Screening for Current or Past Symptoms of Depression, Anxiety, and Suicidal Ideation
Thursday, January 17, 2013: 2:30 PM
Marina 5 (Sheraton San Diego Hotel & Marina)
* noted as presenting author
Background and Purpose:
The passage of the 2010 Patient Protection and Affordable Care Act (PPACA) signaled a change in the approach to health care away from specialty services and towards primary care services. One of those changes is the increased integration of physical and behavioral health care in primary care settings. For mental health services to youth, the focus on primary care holds promise: nearly 70% of adolescents visit a primary care provider (PCP) each year and many adolescents report a willingness to talk to their medical provider about mental health problems. As a result, there is a growing interest in the feasibility of screening adolescents for mental health problems in primary care. It has been estimated that 9% of adolescent patients are experiencing depression, 6-20% are suffering from an anxiety disorder, and 13% are having suicidal thoughts. Consequently, best practice recommendations now encourage screening for behavioral health concerns at least at a pediatric well visit, but preferably at all visits. One of the limitations of current screening tools is that most only ask about symptoms in the past week or two. This presents particular limitations because a high percentage of patient contact is at a yearly well visit. Serious behavioral health concerns may go undetected if patients are only asked once a year about symptoms in the past two weeks. Therefore, the purpose of this study is to examine whether additional high risk youth are identified when screening for past year symptoms of depression and anxiety, and lifetime symptoms of suicide ideation. A second purpose is to examine if frequency, in addition to presence, of past symptoms is associated with increased odds of endorsing risk behaviors.

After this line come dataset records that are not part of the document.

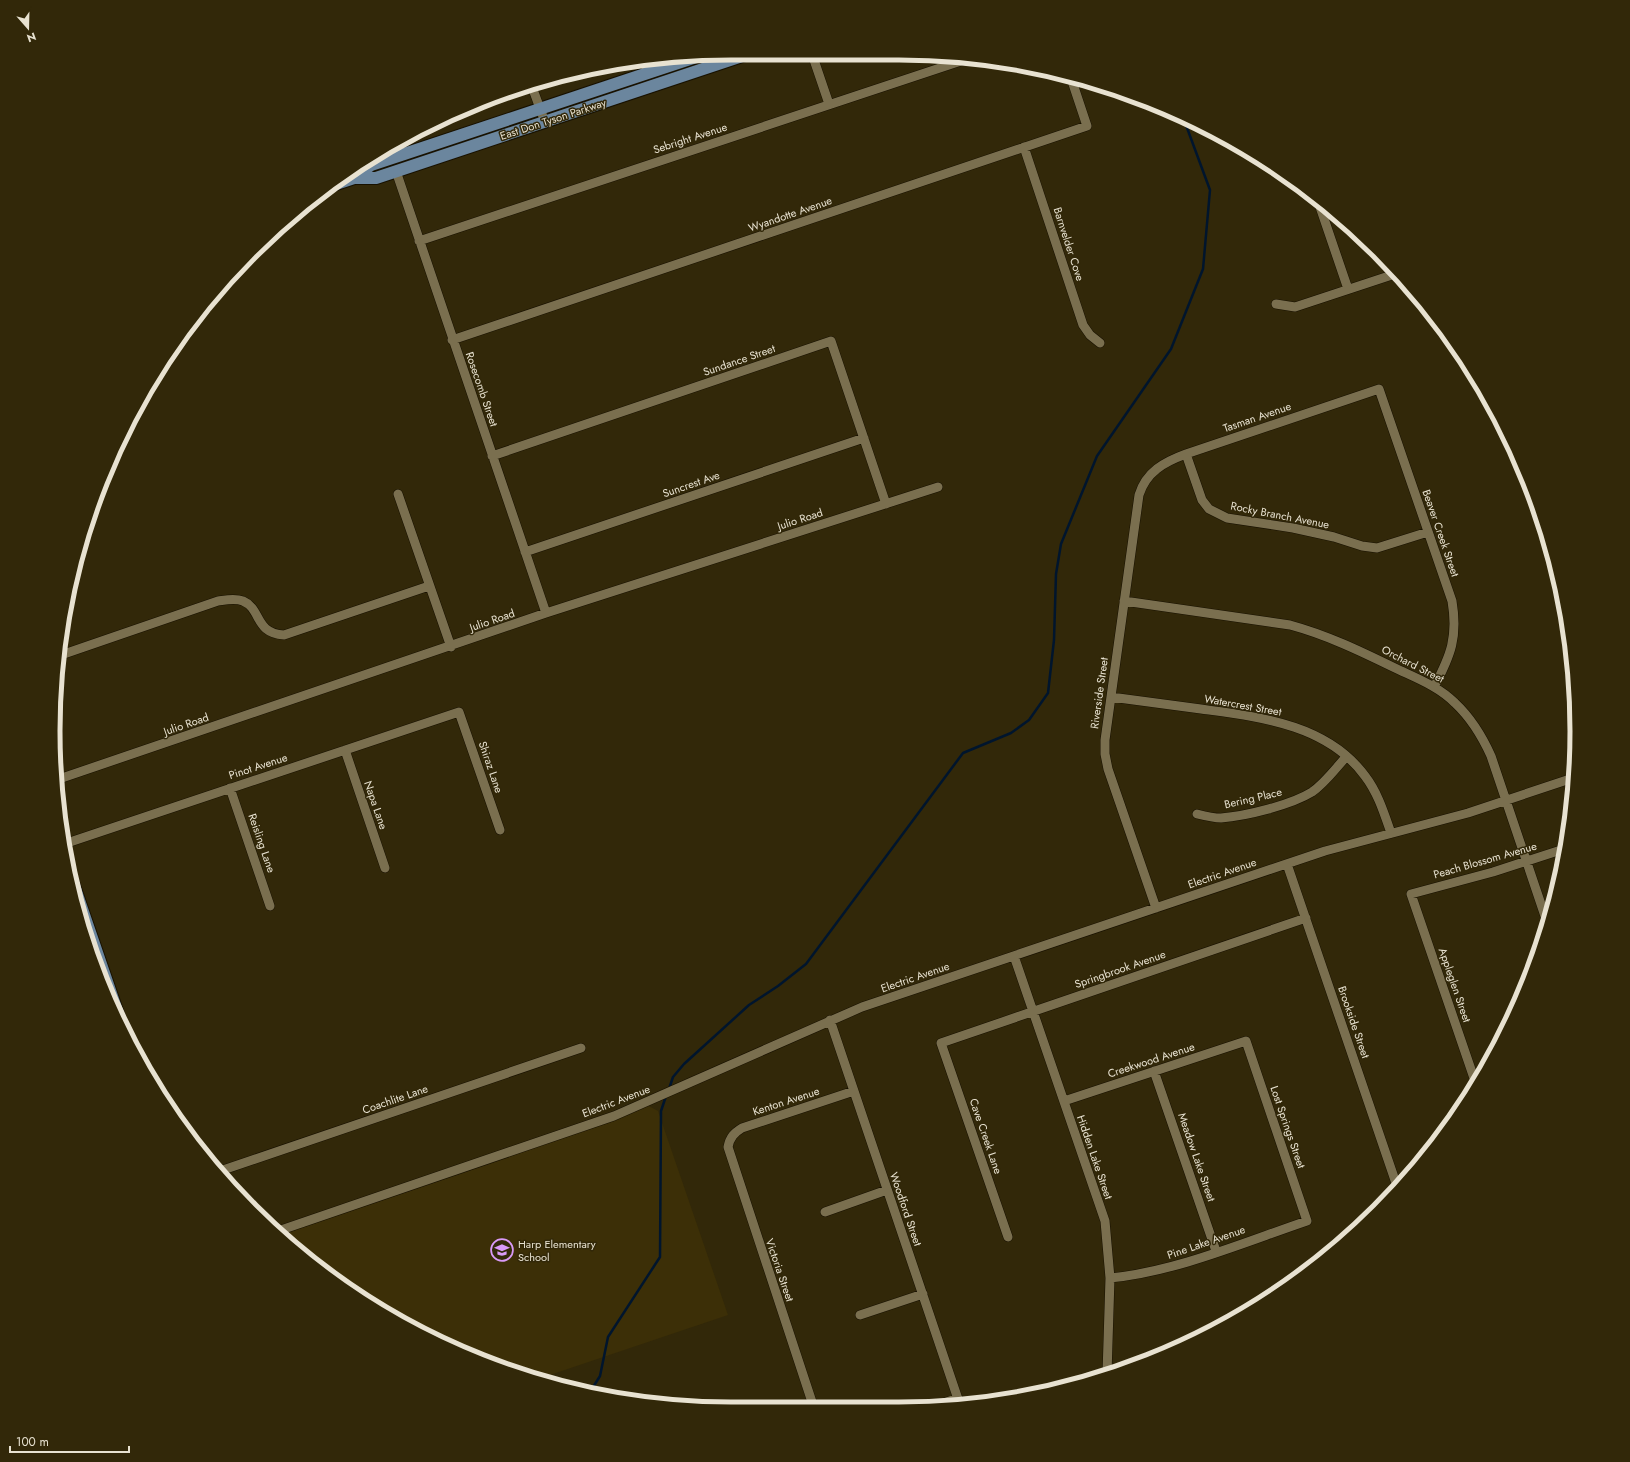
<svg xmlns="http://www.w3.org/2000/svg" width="1630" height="1462" viewBox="0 0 1630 1462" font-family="Jost,sans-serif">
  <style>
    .built { fill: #3c2f07 }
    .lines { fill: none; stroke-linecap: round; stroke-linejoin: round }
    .stream { stroke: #00152d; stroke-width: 2.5 }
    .minor-casing { stroke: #181100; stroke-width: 10 }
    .major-casing { stroke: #181100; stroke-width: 14 }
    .minor { stroke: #7a6f4f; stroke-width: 9 }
    .major { stroke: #6b869e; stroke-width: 12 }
    .labels { text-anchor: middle; stroke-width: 3; stroke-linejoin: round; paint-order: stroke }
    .street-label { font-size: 11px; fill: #e8e2d1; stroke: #322809 }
    .poi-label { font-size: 11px; fill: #e8e2d1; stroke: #322809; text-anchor: start }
    .rim { fill: none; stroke: #e8e2d1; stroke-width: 5 }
  </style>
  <rect width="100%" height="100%" fill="#322809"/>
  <path class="built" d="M 645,1104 L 658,1111 L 728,1315 L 538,1379 L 431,1339 L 318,1269 L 278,1231 Z"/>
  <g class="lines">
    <path class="stream" d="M 669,1089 L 673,1077 L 684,1064 L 749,1005 L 778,986 L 806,964 L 963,753 L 1011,733 L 1029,720 L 1048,693 L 1054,640 L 1056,574 L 1061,544 L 1097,456 L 1171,349 L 1203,269 L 1210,190 L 1183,117
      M 590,1392 L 600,1376 L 608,1337 L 660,1257 L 661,1111 L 666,1096"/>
    <g class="minor-casing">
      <path id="minor" d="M 812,54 L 829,104
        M 644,62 L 648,73
        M 531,84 L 545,122
        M 1024,147 L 1083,325 L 1090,335 L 1100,343
        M 396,171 L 546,613
        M 1318,201 L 1348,289
        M 419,241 L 970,58
        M 1276,304 L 1295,307 L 1395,274
        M 452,340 L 1087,126 L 1071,78
        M 1186,454 L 1202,500 L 1209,509 L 1227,518 L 1293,528 L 1334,537 L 1362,546 L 1377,548 L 1428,532
        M 492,456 L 831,341 L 886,504
        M 398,494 L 451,647
        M 525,552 L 864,438
        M 1124,601 L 1290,625 C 1327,635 1360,651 1395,668 C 1416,678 1438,686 1455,703 C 1471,718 1482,736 1491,756 L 1547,922
        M 61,655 L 218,601 C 226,600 235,598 243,601 C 262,609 254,633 284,635 L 429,586
        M 1111,697 C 1141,701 1171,705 1201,709 C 1259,717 1327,724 1365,776 C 1378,793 1384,813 1391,833
        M 345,750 L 385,868
        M 56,780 L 546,613 L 938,487
        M 230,788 L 270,906
        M 1197,814 C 1205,816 1213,818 1221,818 C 1246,816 1291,805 1312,792 C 1325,783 1335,769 1346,757
        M 64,844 L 459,712 L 500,830
        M 1287,864 L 1398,1189
        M 1156,908 L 1108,769 L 1105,754 L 1105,740 L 1139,495 C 1146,472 1164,462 1186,454 L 1379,389 L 1452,601 C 1458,637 1451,655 1434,687
        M 1014,956 L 1105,1221 L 1110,1278 L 1107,1374
        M 830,1020 L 960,1405
        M 1154,1071 L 1216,1251
        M 1476,1084 L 1411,894 L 1493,872 L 1564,849
        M 1064,1101 L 1246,1041 L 1307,1221 C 1245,1242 1175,1272 1110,1278
        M 217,1172 L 581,1048
        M 825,1212 L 887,1190
        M 278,1231 L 614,1116 L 862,1007 L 1325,851 L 1468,813 L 1573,778
        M 1008,1237 L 941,1043 L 1306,918
        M 860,1315 L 923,1294
        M 814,1408 L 728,1147 C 730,1137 734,1133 742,1128 L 854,1091
        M 930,1408 L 958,1398"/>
    </g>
    <g class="major-casing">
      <path id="major" d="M 354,178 L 376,178 L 751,53
        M 330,186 L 354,178 L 371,165 L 699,56
        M 69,871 L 126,1037"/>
    </g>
    <use href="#minor" class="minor"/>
    <use href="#major" class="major"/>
  </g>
  <defs>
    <g id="school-ring" transform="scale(1.15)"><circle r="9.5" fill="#322809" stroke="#d99af7" stroke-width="1.5"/><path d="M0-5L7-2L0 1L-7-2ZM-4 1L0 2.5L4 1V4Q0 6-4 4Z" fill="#d99af7"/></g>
  </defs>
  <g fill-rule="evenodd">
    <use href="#school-ring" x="502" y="1250"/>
  </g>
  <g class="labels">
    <g class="street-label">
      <text transform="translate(553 119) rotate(-18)" y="4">East Don Tyson Parkway</text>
      <text transform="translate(690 138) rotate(-18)" y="4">Sebright Avenue</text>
      <text transform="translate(790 214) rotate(-19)" y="4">Wyandotte Avenue</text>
      <text transform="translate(1069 244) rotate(72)" y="4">Barnvelder Cove</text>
      <text transform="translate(739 360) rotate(-19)" y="4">Sundance Street</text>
      <text transform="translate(482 389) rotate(71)" y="4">Rosecomb Street</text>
      <text transform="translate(1257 417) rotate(-19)" y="4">Tasman Avenue</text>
      <text transform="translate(691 484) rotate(-19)" y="4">Suncrest Ave</text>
      <text transform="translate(1280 515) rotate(11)" y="4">Rocky Branch Avenue</text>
      <text transform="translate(800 519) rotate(-18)" y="4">Julio Road</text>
      <text transform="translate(1441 533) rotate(71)" y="4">Beaver Creek Street</text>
      <text transform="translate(492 620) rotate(-19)" y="4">Julio Road</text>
      <text transform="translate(1413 664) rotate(27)" y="4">Orchard Street</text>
      <text transform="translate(1099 693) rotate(-82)" y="4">Riverside Street</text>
      <text transform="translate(1243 705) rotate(10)" y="4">Watercrest Street</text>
      <text transform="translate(186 724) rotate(-19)" y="4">Julio Road</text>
      <text transform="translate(258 766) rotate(-18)" y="4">Pinot Avenue</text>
      <text transform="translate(491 767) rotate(71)" y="4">Shiraz Lane</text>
      <text transform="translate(1253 798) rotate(-13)" y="4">Bering Place</text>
      <text transform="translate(376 805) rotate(71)" y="4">Napa Lane</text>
      <text transform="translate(262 843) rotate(71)" y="4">Reisling Lane</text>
      <text transform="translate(1485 860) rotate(-16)" y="4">Peach Blossom Avenue</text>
      <text transform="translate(1222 873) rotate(-19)" y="4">Electric Avenue</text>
      <text transform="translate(1120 969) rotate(-19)" y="4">Springbrook Avenue</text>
      <text transform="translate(915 977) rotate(-19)" y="4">Electric Avenue</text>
      <text transform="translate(1455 985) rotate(71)" y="4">Appleglen Street</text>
      <text transform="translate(1354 1022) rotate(71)" y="4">Brookside Street</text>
      <text transform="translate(1151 1060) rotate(-18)" y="4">Creekwood Avenue</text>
      <text transform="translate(395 1099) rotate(-19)" y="4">Coachlite Lane</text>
      <text transform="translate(616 1101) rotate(-21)" y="4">Electric Avenue</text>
      <text transform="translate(786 1101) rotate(-18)" y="4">Kenton Avenue</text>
      <text transform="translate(1288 1127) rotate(71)" y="4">Lost Springs Street</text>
      <text transform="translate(986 1136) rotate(71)" y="4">Cave Creek Lane</text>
      <text transform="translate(1095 1157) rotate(71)" y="4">Hidden Lake Street</text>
      <text transform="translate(1197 1157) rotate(71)" y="4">Meadow Lake Street</text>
      <text transform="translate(906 1209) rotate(71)" y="4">Woodford Street</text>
      <text transform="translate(1206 1242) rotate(-19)" y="4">Pine Lake Avenue</text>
      <text transform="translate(780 1270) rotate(71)" y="4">Victoria Street</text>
    </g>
    <g class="poi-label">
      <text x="518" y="1248">Harp Elementary<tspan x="518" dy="13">School</tspan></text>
    </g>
  </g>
  <path d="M0 0H1630V1462H0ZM731 60H899A671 671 0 0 1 1570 731V731A671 671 0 0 1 899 1402H731A671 671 0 0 1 60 731V731A671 671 0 0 1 731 60Z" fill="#322809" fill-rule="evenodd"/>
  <path class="rim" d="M731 60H899A671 671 0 0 1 1570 731V731A671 671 0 0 1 899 1402H731A671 671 0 0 1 60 731V731A671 671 0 0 1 731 60Z"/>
  <g transform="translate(28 28) rotate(160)" stroke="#322809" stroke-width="3" paint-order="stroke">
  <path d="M0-3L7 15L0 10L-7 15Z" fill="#e8e2d1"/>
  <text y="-6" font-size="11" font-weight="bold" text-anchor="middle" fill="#e8e2d1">N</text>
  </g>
  <path d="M10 1446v6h119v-6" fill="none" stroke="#e8e2d1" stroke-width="2"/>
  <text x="16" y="1446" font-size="12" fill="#e8e2d1" stroke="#322809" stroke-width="3" paint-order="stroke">100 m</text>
</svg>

Methods:415 adolescents, aged 12 – 21 years old (M = 15.8, SD = 2.2) completed the Behavioral Health Screen in four urban primary care offices. The BHS assesses current and past symptoms and is a web-based, psychosocial screening tool designed for primary care settings. Simple descriptive statistics odds ratios were used to answer the research questions.
Results: When asked about symptoms in the past year, even with the absence of current symptoms, an additional 22% of adolescents endorsed depression symptoms, 9% endorsed anxiety symptoms, and 13% reported suicidal ideation (in their lifetime). Adolescents who endorsed symptoms in the past had significantly greater odds of displaying other risk behaviors than those who endorsed no symptoms at all, but lower odds than those with current symptoms. Youth reporting frequent past symptoms had a similar level of risk for other psychiatric and risk behaviors, as those patients who endorse current symptoms .
Conclusions and Implications: The 2010 PPACA has provided a financial incentive to integrate physical and behavioral health care in primary care. This presents a significant opportunity for social workers to provide mental health services to youth in primary care settings. By screening for current and past symptoms, the BHS provides more accurate identification of youth with serious depressive and anxiety symptomology and suicidal ideation.